More about LogisticRegression class in sklearn:\
https://scikit-learn.org/stable/modules/generated/sklearn.linear_model.LogisticRegression.html

## Key takeaways

- ML methods can be decomposed into three components: **data**, **hypothesis space** (or **model**), and a **loss function**.

- Data(sets) consist of (typically large sets of) individual data points of similar type (e.g. "persons", "flowers", "images", "random variables" or "1 km by 1km areas on the earth surface").  

- Each individual data point is characterized by its features $\mathbf{x}$ and label(s) $y$. The features can be determined easily (by hard and software) whereas the labels are higher-level facts whose determination needs "intelligence" (human or artificial). 

- ML methods search (or "learn") a hypothesis map (or predictor function) $h(\mathbf{x})$ that allows to estimate/predict/approximate the label $y$ of a data point based solely on its features $\mathbf{x}$, $y \approx h(\mathbf{x})$. 

- ML methods have only finite computatonal resrouces and therefore can only search a subset of possible maps (there are too many of them!). This subset is the hypothesis space (or model) $\mathcal{H}$ and consists of the (feasible or allowed) predictor maps that might be learnt by a ML mehtod. 

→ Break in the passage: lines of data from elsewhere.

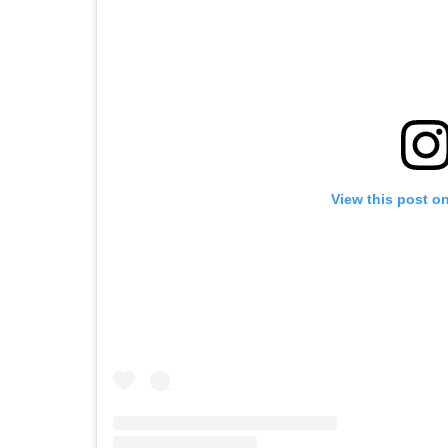
View this post o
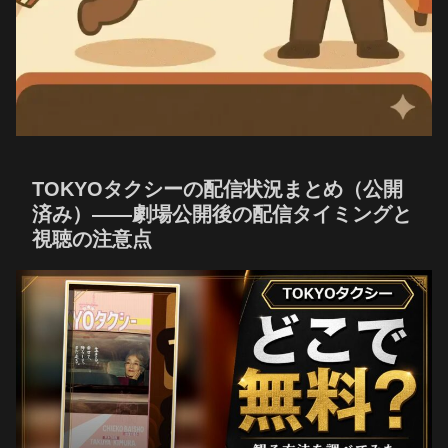
TOKYOタクシーの配信状況まとめ（公開
済み）——劇場公開後の配信タイミングと
視聴の注意点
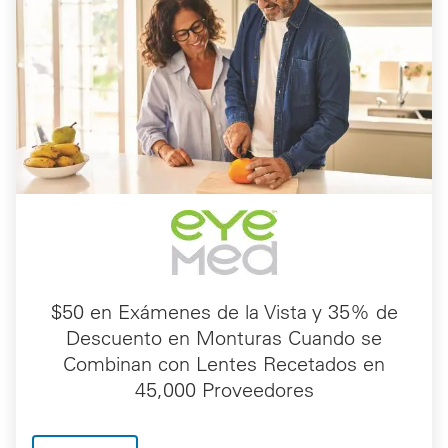
$50 en Exámenes de la Vista y 35% de
Descuento en Monturas Cuando se
Combinan con Lentes Recetados en
45,000 Proveedores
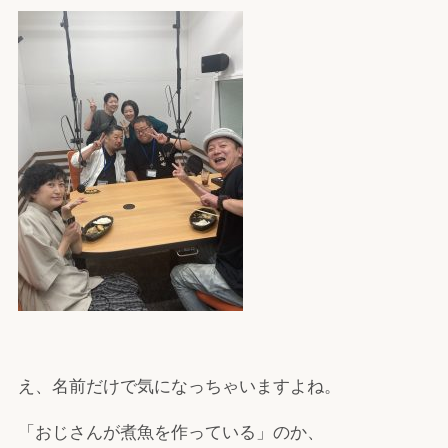
え、名前だけで気になっちゃいますよね。
「おじさんが煮魚を作っている」のか、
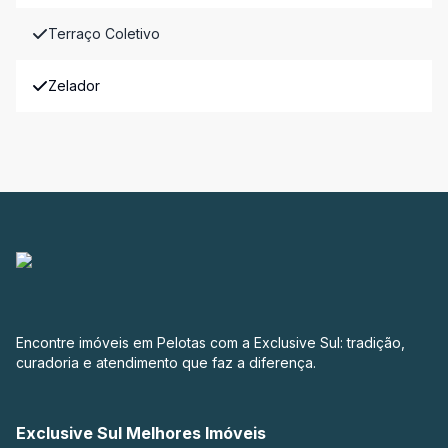
Terraço Coletivo
Zelador
Encontre imóveis em Pelotas com a Exclusive Sul: tradição,
curadoria e atendimento que faz a diferença.
Exclusive Sul Melhores Imóveis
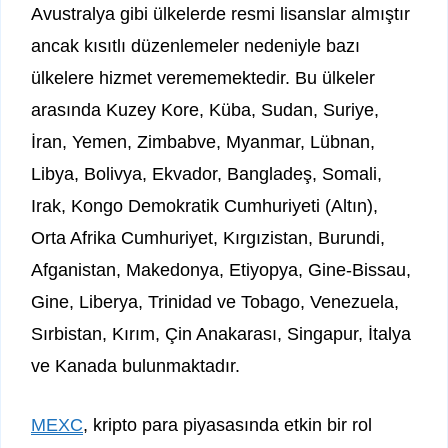
Avustralya gibi ülkelerde resmi lisanslar almıştır
ancak kısıtlı düzenlemeler nedeniyle bazı
ülkelere hizmet verememektedir. Bu ülkeler
arasında Kuzey Kore, Küba, Sudan, Suriye,
İran, Yemen, Zimbabve, Myanmar, Lübnan,
Libya, Bolivya, Ekvador, Bangladeş, Somali,
Irak, Kongo Demokratik Cumhuriyeti (Altın),
Orta Afrika Cumhuriyet, Kırgızistan, Burundi,
Afganistan, Makedonya, Etiyopya, Gine-Bissau,
Gine, Liberya, Trinidad ve Tobago, Venezuela,
Sırbistan, Kırım, Çin Anakarası, Singapur, İtalya
ve Kanada bulunmaktadır.
MEXC
, kripto para piyasasında etkin bir rol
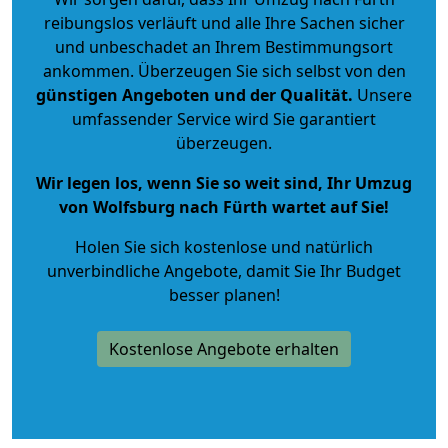
reibungslos verläuft und alle Ihre Sachen sicher
und unbeschadet an Ihrem Bestimmungsort
ankommen. Überzeugen Sie sich selbst von den
günstigen Angeboten und der Qualität
.
Unsere
umfassender Service wird Sie garantiert
überzeugen.
Wir legen los, wenn Sie so weit sind, Ihr Umzug
von Wolfsburg nach Fürth wartet auf Sie!
Holen Sie sich kostenlose und natürlich
unverbindliche Angebote
, damit Sie Ihr Budget
besser planen!
Kostenlose Angebote erhalten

- ML methods use different **loss functions** to measure the quality of a prediction $\hat{y} = h(\mathbf{x})$ for the true label value $y$. Maybe the most widely-used loss function (for numeric labels) is the squared error loss $(y - \hat{y})^{2}$. 

- The goal of an ML method is: "Find hypothesis out of hypothesis space such that loss incurred by its predictions are minimized for any data point".